Al-Qasimi mengkritik secara tajam hiruk pikuk masyarakat Arab di negara masing-masing tentang nasib mereka kini yang tidak sebaik dulu. Diskusi, seminar, seruan, dan ajakan untuk kembali ke kejayaan masa lalu tidak berhenti disebut.
Apa-apa yang ilmuwan Arab dulu pernah buat tidak berhenti dirapal. Sering pula terdengar bahwa apa yang dicapai Barat dalam kemajuan kini telah dicapai oleh umat Islam dahulu. Juga bahwa apa yang telah ditemukan oleh Barat kini, jauh hari telah disebutkan dalam al-Quran.
Seperti perihal perjalanan ke luar angkasa yang serta merta para penceramah mengatakan bahwa Quran telah mendahului dalam ar-Rahman: 33: “Wahai golongan jin dan manusia!
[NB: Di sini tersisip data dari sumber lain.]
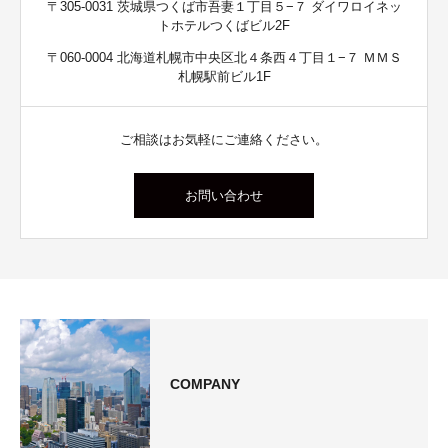
〒305-0031 茨城県つくば市吾妻１丁目５−７ ダイワロイネッ
トホテルつくばビル2F
〒060-0004 北海道札幌市中央区北４条西４丁目１−７ ＭＭＳ
札幌駅前ビル1F
ご相談はお気軽にご連絡ください。
お問い合わせ
COMPANY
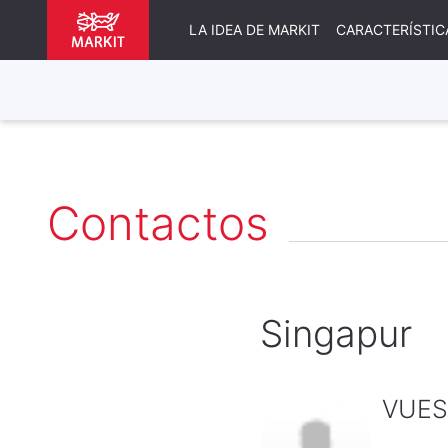
LA IDEA DE MARKIT
CARACTERÍSTIC
Contactos
Singapur
VUES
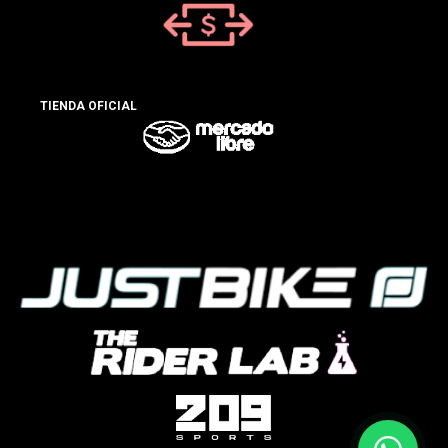
TIENDA OFICIAL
Jika kamu sanggup menembus (melintasi) penjuru langit dan bumi, maka tembuslah. Kamu tidak akan mampu menembusnya kecuali dengan kekuatan (dari Allah).”
Inilah yang menjadi kritik al-Qasimi bahwa bangsa Arab banyak membangun peradaban mulut. Dengan banyak membahasnya seolah dia telah melakukan sesuatu, padahal tidak. (*)
*Achmad Murtafi Haris adalah dosen UIN Sunan Ampel Surabaya.